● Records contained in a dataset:
= Beginning of Section =
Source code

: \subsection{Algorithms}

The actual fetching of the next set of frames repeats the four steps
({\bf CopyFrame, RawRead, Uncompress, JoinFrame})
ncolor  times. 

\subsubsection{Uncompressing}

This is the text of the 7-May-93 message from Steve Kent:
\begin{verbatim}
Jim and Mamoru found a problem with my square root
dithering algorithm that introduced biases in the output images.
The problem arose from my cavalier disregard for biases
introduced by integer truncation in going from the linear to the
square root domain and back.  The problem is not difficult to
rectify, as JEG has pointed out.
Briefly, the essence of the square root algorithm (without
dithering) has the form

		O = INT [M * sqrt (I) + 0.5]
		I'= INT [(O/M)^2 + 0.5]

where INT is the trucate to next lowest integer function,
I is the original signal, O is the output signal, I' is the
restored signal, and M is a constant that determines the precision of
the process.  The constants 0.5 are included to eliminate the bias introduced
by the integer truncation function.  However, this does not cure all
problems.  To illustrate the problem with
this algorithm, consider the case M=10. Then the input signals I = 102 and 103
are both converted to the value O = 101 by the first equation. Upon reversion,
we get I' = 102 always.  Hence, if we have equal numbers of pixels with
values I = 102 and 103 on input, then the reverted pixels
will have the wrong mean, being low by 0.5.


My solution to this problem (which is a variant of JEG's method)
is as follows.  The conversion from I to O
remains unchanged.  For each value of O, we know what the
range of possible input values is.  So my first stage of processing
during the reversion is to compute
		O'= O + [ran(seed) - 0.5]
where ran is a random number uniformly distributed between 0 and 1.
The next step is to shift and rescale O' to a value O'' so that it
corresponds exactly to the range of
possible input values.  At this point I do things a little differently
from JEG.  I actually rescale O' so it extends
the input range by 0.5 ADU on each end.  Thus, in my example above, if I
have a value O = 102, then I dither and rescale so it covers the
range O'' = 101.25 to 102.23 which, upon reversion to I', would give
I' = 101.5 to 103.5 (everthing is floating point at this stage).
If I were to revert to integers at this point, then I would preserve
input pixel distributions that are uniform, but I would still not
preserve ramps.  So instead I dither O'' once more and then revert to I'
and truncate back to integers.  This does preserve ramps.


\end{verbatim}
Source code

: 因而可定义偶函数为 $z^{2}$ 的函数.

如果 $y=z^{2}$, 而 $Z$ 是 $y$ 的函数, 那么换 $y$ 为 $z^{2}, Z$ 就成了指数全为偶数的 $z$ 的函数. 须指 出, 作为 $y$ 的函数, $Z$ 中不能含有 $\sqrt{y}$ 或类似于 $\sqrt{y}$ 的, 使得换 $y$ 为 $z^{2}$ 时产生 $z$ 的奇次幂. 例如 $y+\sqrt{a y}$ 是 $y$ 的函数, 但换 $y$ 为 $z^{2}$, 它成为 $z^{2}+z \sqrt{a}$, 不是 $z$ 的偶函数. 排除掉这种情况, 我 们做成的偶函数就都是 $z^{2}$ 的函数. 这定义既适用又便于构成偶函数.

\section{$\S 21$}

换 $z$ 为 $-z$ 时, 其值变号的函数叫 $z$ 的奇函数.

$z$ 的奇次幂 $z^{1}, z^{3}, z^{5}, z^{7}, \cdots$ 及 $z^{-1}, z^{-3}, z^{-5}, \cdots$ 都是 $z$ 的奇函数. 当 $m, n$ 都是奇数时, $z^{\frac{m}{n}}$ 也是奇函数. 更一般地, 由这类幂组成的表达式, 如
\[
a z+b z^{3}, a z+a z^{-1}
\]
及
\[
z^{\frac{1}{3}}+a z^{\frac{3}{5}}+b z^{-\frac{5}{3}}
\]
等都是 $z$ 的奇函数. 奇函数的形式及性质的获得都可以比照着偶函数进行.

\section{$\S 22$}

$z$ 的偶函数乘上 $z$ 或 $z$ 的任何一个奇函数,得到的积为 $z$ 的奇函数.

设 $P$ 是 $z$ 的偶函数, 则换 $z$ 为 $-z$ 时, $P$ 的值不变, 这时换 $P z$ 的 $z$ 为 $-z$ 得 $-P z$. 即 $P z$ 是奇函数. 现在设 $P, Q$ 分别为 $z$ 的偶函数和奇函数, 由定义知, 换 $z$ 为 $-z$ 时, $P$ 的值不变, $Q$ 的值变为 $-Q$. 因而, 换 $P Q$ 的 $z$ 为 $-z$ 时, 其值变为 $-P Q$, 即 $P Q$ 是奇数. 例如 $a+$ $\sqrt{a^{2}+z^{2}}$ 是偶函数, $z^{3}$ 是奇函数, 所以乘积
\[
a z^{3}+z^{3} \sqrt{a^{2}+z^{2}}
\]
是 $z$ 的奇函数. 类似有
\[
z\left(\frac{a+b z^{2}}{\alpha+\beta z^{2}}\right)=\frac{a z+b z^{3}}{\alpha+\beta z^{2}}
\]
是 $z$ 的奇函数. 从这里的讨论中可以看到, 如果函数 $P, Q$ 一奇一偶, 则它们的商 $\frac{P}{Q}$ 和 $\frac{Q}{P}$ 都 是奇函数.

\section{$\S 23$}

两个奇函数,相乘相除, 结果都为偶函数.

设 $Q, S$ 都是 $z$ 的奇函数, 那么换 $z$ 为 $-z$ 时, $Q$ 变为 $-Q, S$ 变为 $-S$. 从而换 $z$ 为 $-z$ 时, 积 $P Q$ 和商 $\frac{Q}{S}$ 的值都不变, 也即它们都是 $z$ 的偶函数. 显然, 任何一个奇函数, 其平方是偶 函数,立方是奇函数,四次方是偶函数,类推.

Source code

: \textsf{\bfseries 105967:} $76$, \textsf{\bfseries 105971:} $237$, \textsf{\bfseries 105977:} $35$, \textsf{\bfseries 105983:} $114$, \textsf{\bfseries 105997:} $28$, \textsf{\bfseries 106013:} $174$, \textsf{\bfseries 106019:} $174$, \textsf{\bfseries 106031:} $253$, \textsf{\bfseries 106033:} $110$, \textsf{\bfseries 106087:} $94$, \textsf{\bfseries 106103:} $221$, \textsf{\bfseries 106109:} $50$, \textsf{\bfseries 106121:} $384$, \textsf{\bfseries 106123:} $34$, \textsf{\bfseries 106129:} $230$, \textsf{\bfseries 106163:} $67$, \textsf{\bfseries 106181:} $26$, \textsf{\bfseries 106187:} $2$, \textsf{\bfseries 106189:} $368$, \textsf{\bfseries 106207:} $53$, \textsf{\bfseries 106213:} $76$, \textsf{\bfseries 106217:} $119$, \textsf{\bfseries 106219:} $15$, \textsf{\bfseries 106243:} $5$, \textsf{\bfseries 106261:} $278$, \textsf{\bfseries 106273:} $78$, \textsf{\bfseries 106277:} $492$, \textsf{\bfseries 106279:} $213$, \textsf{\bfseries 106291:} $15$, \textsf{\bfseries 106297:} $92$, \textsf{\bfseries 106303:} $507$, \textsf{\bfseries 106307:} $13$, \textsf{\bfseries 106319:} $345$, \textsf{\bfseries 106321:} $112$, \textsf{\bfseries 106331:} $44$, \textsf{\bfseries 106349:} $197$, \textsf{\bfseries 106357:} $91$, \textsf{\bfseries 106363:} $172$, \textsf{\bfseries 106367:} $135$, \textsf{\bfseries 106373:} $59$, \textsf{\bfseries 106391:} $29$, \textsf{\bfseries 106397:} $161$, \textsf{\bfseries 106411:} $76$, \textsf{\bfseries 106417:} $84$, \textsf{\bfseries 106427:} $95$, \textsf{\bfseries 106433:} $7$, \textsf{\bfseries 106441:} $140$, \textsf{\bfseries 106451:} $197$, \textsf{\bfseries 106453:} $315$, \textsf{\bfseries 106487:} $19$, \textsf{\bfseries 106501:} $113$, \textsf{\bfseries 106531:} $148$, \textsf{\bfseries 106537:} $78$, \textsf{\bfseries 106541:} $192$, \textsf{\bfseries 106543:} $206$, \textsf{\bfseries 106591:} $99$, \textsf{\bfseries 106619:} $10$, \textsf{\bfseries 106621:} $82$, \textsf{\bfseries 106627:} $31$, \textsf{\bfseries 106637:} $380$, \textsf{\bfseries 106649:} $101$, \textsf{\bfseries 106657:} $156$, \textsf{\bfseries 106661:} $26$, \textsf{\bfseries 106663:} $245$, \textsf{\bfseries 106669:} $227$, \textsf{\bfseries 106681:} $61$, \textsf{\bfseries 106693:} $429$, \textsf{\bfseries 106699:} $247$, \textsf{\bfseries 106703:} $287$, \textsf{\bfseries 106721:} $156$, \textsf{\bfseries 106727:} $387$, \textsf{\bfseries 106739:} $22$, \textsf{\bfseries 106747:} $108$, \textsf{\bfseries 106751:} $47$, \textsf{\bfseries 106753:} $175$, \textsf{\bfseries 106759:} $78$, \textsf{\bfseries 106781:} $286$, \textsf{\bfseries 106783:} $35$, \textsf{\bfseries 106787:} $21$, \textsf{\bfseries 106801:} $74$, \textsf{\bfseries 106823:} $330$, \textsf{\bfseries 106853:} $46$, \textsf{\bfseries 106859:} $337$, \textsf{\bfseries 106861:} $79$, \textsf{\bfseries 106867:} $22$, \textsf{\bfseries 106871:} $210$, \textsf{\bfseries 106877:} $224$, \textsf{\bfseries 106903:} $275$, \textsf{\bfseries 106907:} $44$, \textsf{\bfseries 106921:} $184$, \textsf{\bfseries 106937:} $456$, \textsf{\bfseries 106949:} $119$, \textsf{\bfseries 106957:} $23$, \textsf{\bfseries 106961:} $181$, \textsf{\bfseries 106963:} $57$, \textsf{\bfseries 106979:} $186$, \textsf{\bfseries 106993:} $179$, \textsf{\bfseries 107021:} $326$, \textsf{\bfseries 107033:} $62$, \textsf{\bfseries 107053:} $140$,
= End of Section =
● REQUIREMENT: Output only an exact transcription of the lines above from the one with "Jim and Mamoru" up to and including the one with "corresponds exactly to the range of".

● ANSWER FOR THE TASK:
Jim and Mamoru found a problem with my square root
dithering algorithm that introduced biases in the output images.
The problem arose from my cavalier disregard for biases
introduced by integer truncation in going from the linear to the
square root domain and back.  The problem is not difficult to
rectify, as JEG has pointed out.
Briefly, the essence of the square root algorithm (without
dithering) has the form

		O = INT [M * sqrt (I) + 0.5]
		I'= INT [(O/M)^2 + 0.5]

where INT is the trucate to next lowest integer function,
I is the original signal, O is the output signal, I' is the
restored signal, and M is a constant that determines the precision of
the process.  The constants 0.5 are included to eliminate the bias introduced
by the integer truncation function.  However, this does not cure all
problems.  To illustrate the problem with
this algorithm, consider the case M=10. Then the input signals I = 102 and 103
are both converted to the value O = 101 by the first equation. Upon reversion,
we get I' = 102 always.  Hence, if we have equal numbers of pixels with
values I = 102 and 103 on input, then the reverted pixels
will have the wrong mean, being low by 0.5.


My solution to this problem (which is a variant of JEG's method)
is as follows.  The conversion from I to O
remains unchanged.  For each value of O, we know what the
range of possible input values is.  So my first stage of processing
during the reversion is to compute
		O'= O + [ran(seed) - 0.5]
where ran is a random number uniformly distributed between 0 and 1.
The next step is to shift and rescale O' to a value O'' so that it
corresponds exactly to the range of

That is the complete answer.